By recognizing a big dataset’s main properties and segmenting it into manageable batches that don’t strain computer hardware, a machine-learning method proved its capacity to process data that exceeds a computer’s available memory. The programme, created at Los Alamos National Laboratory, broke a world record for factorizing enormous datasets during a test run on Summit, the fifth-fastest supercomputer in the world, at Oak Ridge National Laboratory.
The highly scalable algorithm, which is equally effective on laptops and supercomputers, addresses hardware bottlenecks that prevent the processing of data from data-rich applications in fields like cancer research, satellite imagery, social media networks, national security science, and earthquake research, to name a few.
Ismael Boureima, a computational physicist at Los Alamos National Laboratory, said, they have developed a ‘out-of-memory’ implementation of the non-negative matrix factorization method that allows you to factorize larger datasets than previously possible on a given hardware. Simply put, this method divides the huge data into manageable chunks that can be analyzed using the resources at hand. As a result, it’s a helpful tool for managing exponentially expanding datasets.
Data must fit inside memory restrictions for traditional data analysis. Manish Bhattarai, a machine learning expert at Los Alamos and a co-author of the article, remarked that their method refutes this idea. An out-of-memory fix has been presented. Their programme divides the data volume into smaller chunks when it surpasses the amount of memory that is available. Each of these portions is processed separately, cycling in and out of memory. Their capacity to effectively manage and analyze very huge datasets is made possible by this technology.

++++++++

• Problems to solve
1) According to the article on out-of-memory matrix factorization, on which supercomputer did the program's test run take place?
2) Reproduce the article on out-of-memory matrix factorization word for word, from "The highly scalable" up to and including "name a few.".

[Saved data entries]
++++++++

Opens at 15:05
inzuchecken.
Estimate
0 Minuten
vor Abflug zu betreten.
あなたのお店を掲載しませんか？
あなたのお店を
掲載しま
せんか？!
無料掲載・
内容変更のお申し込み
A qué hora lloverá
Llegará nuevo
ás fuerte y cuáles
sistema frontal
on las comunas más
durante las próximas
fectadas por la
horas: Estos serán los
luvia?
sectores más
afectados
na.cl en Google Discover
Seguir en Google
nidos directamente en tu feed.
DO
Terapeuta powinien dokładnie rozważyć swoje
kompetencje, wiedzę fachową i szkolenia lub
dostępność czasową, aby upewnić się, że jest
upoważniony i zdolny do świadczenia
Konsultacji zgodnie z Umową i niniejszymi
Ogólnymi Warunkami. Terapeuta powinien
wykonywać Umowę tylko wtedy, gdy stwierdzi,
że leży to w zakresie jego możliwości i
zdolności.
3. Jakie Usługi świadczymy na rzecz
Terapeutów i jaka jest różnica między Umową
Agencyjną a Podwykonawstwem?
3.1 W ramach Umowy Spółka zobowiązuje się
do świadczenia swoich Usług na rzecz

++++++++

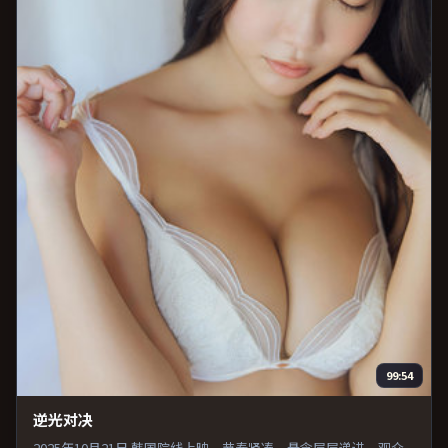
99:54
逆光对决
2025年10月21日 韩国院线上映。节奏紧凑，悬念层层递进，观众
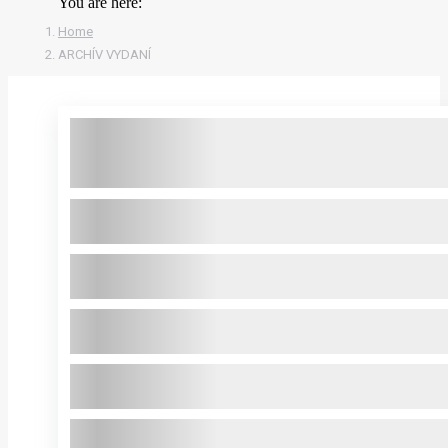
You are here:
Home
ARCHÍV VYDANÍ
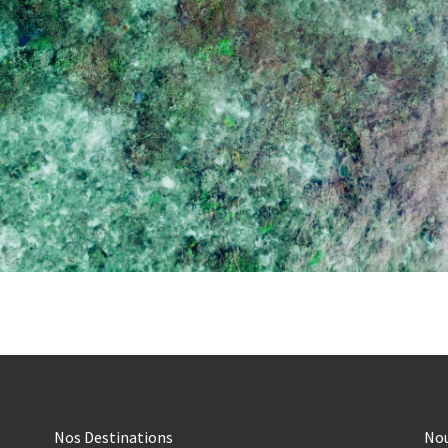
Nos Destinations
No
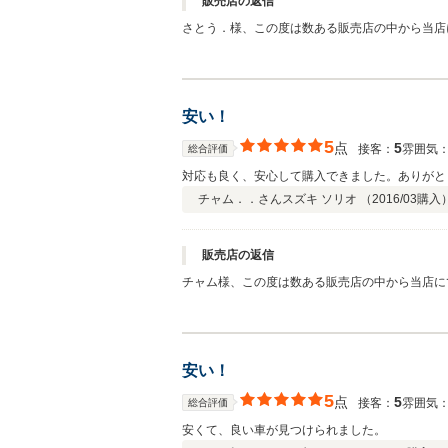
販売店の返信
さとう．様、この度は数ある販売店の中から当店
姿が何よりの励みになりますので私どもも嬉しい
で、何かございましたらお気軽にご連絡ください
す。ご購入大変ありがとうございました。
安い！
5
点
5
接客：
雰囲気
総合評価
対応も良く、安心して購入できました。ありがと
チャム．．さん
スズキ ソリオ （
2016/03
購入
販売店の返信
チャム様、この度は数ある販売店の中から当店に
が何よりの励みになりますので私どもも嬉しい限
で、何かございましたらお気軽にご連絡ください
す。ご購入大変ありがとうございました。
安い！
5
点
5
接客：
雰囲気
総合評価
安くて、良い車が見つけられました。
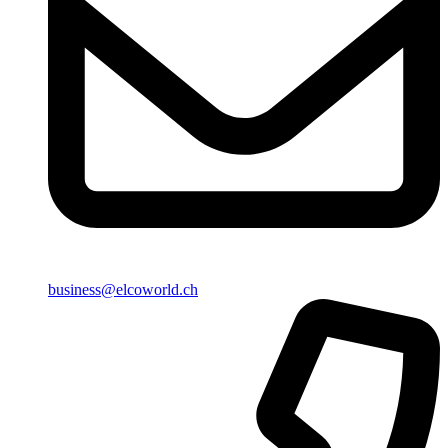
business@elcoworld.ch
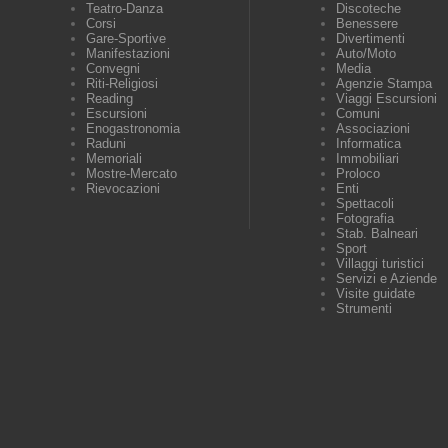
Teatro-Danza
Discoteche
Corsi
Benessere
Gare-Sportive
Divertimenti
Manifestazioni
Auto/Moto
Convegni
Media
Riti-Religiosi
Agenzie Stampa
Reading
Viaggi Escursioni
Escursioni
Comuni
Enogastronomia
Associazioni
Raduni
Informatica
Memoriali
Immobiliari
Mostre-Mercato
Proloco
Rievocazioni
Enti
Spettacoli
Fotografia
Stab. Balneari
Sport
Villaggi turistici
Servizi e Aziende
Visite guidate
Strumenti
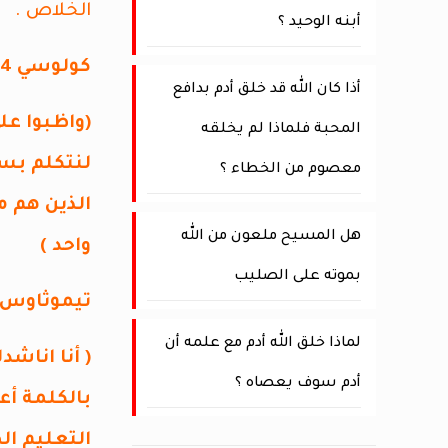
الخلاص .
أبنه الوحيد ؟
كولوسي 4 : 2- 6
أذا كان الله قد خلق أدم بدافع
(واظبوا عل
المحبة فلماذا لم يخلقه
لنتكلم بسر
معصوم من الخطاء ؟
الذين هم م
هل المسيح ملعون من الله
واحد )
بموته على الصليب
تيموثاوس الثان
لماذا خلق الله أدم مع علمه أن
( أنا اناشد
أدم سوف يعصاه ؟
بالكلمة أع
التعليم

++++++++

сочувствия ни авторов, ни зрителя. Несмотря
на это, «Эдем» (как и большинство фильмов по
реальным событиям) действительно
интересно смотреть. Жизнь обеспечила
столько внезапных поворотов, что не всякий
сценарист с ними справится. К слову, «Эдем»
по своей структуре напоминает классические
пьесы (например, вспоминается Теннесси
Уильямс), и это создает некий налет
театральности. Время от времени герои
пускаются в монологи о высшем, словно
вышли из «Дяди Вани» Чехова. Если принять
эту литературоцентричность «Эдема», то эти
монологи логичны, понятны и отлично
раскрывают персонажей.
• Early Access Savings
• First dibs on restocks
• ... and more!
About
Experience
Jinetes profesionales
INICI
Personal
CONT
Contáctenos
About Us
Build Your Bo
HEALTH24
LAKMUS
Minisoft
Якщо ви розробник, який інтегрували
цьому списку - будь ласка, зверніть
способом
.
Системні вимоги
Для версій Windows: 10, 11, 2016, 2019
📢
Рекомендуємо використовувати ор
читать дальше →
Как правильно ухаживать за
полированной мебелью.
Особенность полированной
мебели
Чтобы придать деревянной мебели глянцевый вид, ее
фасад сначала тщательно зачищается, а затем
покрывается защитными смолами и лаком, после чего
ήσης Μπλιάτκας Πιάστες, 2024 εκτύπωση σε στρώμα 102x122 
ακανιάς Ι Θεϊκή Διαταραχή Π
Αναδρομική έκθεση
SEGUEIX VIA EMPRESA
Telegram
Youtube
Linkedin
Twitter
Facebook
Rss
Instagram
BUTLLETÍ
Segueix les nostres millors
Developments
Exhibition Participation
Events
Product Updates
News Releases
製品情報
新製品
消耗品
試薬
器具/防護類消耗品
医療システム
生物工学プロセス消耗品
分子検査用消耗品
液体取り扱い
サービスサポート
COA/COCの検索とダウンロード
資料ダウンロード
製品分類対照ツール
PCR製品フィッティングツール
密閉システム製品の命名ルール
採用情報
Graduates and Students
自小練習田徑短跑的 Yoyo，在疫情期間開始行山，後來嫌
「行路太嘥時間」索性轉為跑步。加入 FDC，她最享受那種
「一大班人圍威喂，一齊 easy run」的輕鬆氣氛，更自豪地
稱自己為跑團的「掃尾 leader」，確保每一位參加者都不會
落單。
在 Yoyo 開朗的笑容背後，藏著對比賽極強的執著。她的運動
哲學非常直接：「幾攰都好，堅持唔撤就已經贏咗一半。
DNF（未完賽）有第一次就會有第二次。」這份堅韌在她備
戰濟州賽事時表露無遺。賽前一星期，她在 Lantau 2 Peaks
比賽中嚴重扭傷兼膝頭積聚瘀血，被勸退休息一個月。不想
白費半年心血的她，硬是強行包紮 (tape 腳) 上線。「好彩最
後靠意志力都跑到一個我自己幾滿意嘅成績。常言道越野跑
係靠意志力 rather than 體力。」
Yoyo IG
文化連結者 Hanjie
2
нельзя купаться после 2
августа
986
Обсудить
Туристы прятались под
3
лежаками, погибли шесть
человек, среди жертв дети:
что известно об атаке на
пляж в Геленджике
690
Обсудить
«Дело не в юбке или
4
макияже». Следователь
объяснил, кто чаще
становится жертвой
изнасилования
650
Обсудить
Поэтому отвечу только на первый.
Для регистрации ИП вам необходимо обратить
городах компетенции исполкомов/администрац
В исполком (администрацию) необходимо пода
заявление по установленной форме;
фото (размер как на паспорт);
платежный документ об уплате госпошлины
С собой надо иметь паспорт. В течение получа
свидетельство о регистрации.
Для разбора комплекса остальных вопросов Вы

++++++++

• Solutions to the exercise
1) It ran on Summit, the fifth-fastest supercomputer in the world, at Oak Ridge National Laboratory.

2)
The highly scalable algorithm, which is equally effective on laptops and supercomputers, addresses hardware bottlenecks that prevent the processing of data from data-rich applications in fields like cancer research, satellite imagery, social media networks, national security science, and earthquake research, to name a few.